*** Begin section ***
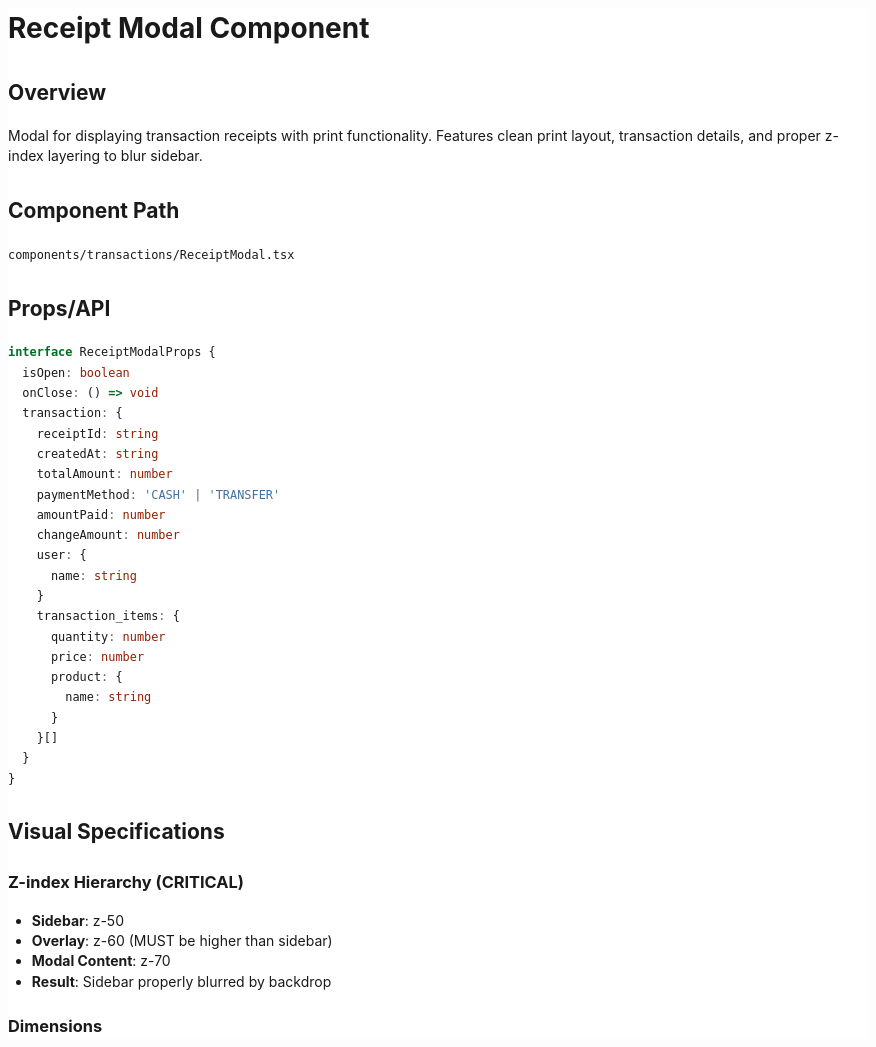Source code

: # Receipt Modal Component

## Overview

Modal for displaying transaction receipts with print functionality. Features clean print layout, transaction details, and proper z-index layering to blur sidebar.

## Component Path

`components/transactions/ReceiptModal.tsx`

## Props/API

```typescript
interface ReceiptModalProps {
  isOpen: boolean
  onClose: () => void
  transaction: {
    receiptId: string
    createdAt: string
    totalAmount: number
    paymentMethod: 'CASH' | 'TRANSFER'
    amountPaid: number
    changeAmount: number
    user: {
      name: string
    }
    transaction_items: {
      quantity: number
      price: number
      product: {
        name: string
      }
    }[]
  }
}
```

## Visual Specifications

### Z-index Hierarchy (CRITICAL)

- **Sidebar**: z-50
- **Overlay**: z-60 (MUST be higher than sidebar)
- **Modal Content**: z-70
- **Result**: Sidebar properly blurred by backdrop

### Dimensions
*** End section ***
*** Begin section ***
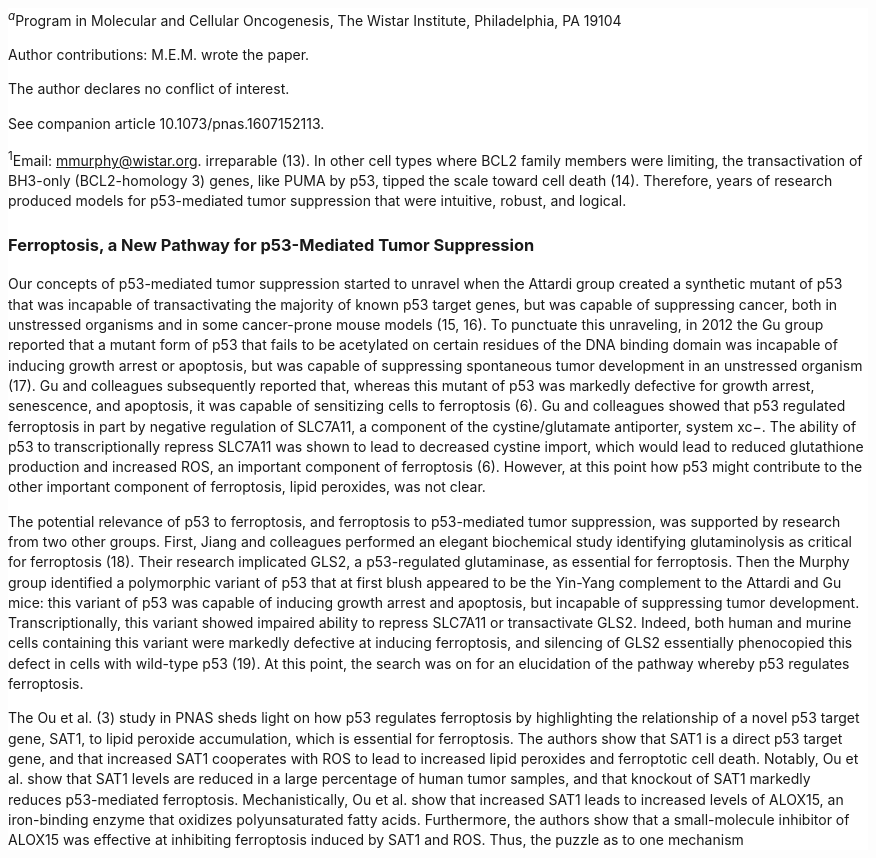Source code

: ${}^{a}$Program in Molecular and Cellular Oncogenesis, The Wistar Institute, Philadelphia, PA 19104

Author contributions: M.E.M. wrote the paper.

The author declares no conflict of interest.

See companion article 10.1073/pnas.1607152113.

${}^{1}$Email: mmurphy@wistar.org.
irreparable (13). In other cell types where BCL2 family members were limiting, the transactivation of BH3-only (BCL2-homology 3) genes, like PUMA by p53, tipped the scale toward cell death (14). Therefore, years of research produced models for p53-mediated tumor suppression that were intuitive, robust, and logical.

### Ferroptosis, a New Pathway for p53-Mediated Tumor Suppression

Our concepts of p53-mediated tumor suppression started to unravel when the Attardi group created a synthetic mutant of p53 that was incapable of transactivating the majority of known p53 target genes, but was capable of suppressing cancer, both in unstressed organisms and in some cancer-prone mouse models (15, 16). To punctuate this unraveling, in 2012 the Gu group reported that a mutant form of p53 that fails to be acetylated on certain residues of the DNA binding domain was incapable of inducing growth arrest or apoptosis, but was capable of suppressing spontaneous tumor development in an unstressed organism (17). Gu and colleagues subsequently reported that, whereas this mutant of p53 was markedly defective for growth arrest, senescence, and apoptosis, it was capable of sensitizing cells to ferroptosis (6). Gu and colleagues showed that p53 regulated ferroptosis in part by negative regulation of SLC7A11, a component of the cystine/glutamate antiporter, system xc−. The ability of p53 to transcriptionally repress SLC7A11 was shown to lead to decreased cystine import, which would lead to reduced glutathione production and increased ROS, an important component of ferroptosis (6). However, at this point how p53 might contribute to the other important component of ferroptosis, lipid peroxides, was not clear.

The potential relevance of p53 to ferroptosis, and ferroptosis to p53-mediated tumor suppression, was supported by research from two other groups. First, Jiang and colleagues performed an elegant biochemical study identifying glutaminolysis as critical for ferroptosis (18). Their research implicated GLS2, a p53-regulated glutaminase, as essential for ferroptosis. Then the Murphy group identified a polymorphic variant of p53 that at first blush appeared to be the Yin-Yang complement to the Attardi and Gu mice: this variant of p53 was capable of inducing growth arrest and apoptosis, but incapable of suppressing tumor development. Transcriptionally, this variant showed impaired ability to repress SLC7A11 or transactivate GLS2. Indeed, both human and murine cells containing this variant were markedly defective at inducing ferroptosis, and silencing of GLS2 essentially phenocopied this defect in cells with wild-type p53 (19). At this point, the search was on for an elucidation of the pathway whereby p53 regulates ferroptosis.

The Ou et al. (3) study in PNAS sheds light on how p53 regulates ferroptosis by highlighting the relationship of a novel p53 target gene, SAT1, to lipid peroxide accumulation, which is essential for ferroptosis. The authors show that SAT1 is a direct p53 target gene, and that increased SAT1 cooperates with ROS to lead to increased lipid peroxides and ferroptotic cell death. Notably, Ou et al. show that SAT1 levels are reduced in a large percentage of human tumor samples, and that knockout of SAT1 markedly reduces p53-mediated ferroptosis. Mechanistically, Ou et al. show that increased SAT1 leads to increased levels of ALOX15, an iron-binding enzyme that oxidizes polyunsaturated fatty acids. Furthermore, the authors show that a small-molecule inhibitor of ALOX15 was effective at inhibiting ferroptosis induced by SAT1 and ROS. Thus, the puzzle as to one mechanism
*** End section ***
Prompt:
Return every line from the entries that holds the string "death".

Exercise answer:
irreparable (13). In other cell types where BCL2 family members were limiting, the transactivation of BH3-only (BCL2-homology 3) genes, like PUMA by p53, tipped the scale toward cell death (14). Therefore, years of research produced models for p53-mediated tumor suppression that were intuitive, robust, and logical.
The Ou et al. (3) study in PNAS sheds light on how p53 regulates ferroptosis by highlighting the relationship of a novel p53 target gene, SAT1, to lipid peroxide accumulation, which is essential for ferroptosis. The authors show that SAT1 is a direct p53 target gene, and that increased SAT1 cooperates with ROS to lead to increased lipid peroxides and ferroptotic cell death. Notably, Ou et al. show that SAT1 levels are reduced in a large percentage of human tumor samples, and that knockout of SAT1 markedly reduces p53-mediated ferroptosis. Mechanistically, Ou et al. show that increased SAT1 leads to increased levels of ALOX15, an iron-binding enzyme that oxidizes polyunsaturated fatty acids. Furthermore, the authors show that a small-molecule inhibitor of ALOX15 was effective at inhibiting ferroptosis induced by SAT1 and ROS. Thus, the puzzle as to one mechanism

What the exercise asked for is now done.